The agnosticism vs. atheism issue and and secularism
Posted by robertpriddy on July 19, 2014
Some key distinctions for the science-religion debates: If ‘atheism’ means “100% certainty or conviction that there is no god or cosmic intelligence which created or sustains the universe” then there must be few who can – on proper reflection – subscribe to its literal sense. To do so it to become a rigid know-all who thinks his conviction is infallible. By ‘atheism’ however very few generally intend such an absolutist pronouncement, they leave open the possibility that – despite all evidence and likelihood, there may be a remote likelihood that they could find out they were not right. A sensible reservation of judgement at all times! However, to call oneself an atheist is reasonable without having to hold oneself permanently infallible. It is impossible finally and scientifically to prove or disprove the existence of God (whatever or whoever that is supposed to be). To deny this is to become like those fanatics who preach the various religions as being the absolute truth and word of God, or that they have personal contact with God.
Though Professor Dawkins tends to uphold an iron distinction between agnostic and atheist, it does not take account of ordinary usage, of common sense or scientific scepticism (i.e. reservation of final judgement). His agenda with that schism is to try to confront certain all-too-religiously-tolerant ‘agnostics’ aware of their actual position and its consequences. He no doubt wants to firm up their skepticism. However, I regard myself as a convinced non-believer and sometimes speak of my attitude as agnostic, sometimes atheist. The term ‘non-theist’ is often preferable, though it tends not to cover certain kinds of mysticism which accept a depersonalized cosmic intelligence of some kind.
Based on definitions in Prof. Sindre Bangstad’s book “What secularism is and is not” the following is important to recognize:-
Secularism is not the same as Atheism, it is primarily a political doctrine which makes it possible to take many kinds of positions with regard to the place of religion in the public sphere, including politics. Secularity is something else, which mainly describes a cultural process in which religious faith only gradually becomes one possibility among many others; while secularization refers to social differentiation in which the secular spheres are separated from one another and from religious institutions.
These distinctions may seem meticulous but they show that what seem to be the same positions are often quite different. Secularism says nothing about whether people are religious or not, but about the institutional structures in place to guarantee representation of different ways of life. Secularism may be thought of as a society which embraces cosmopolitism.
Submitted on 2014/07/19 at 1:05 pm
Good explanation about secularism. Hearing the term on a regular basis, I had come to the same conclusion on its meaning, even though we tend to immediately think of it implying a ‘non-religious/spiritual’ country; rather than a society that completely separates religion from the political sphere.

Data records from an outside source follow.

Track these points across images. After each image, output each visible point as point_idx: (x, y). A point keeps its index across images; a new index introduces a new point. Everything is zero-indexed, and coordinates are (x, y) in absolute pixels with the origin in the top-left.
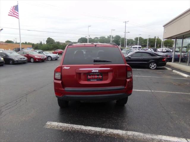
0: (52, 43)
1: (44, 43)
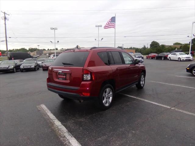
0: (157, 47)
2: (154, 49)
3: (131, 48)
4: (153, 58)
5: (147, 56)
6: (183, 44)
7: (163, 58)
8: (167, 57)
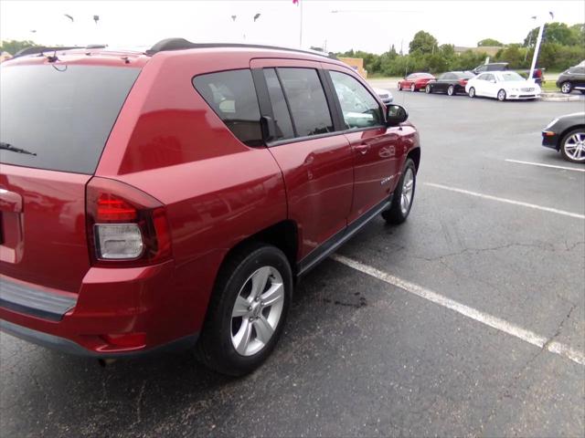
0: (429, 51)
1: (401, 52)
2: (421, 59)
3: (350, 54)
4: (419, 88)
5: (402, 80)
6: (506, 46)
7: (451, 91)
8: (464, 88)
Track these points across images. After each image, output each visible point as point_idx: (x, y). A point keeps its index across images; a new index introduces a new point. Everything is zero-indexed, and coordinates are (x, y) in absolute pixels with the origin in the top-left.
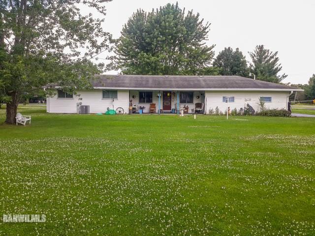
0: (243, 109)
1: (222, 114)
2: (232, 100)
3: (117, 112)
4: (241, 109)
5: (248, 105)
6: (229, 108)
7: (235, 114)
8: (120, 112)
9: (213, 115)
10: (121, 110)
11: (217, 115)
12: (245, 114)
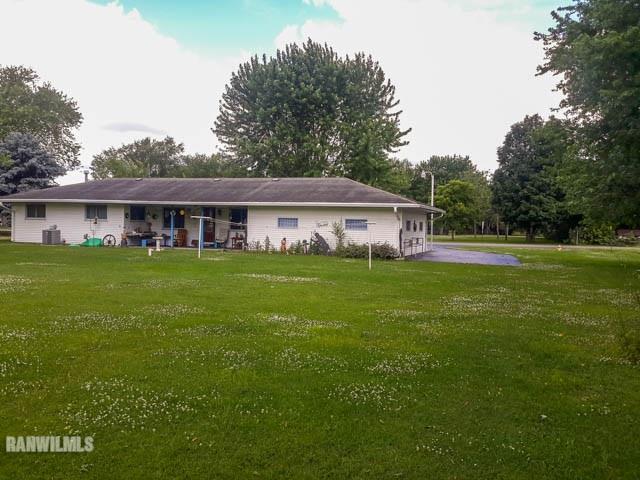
0: (308, 241)
1: (274, 252)
2: (294, 222)
3: (105, 242)
5: (317, 235)
6: (285, 239)
8: (109, 242)
10: (112, 239)
11: (266, 252)
12: (310, 252)
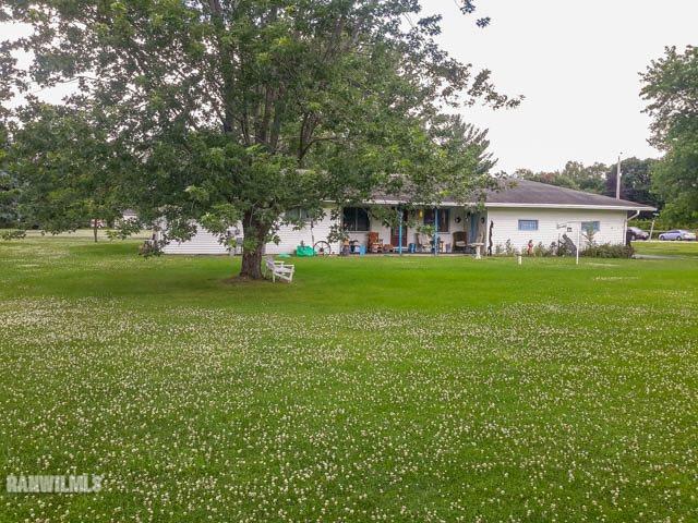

As for belief itself, I always tend to describe myself as agnostic, as it is so much more peaceful when dealing with fanatical people who believe in a god. Though the idea of one single creator and sustainer of the universe, who has all powers and knows all, is ridiculous and up to 99% impossible, I still hold the last one percent in reserve of judgement. Perhaps as stated, in part due to observing so many self-righteous 100% belief declarations of religions, cults, etc. Truly, there is no way to know anything 100% when it concerns the world of mental imaginations of what might be beyond the physical universe (and even then, much depends upon each individual’s perception!).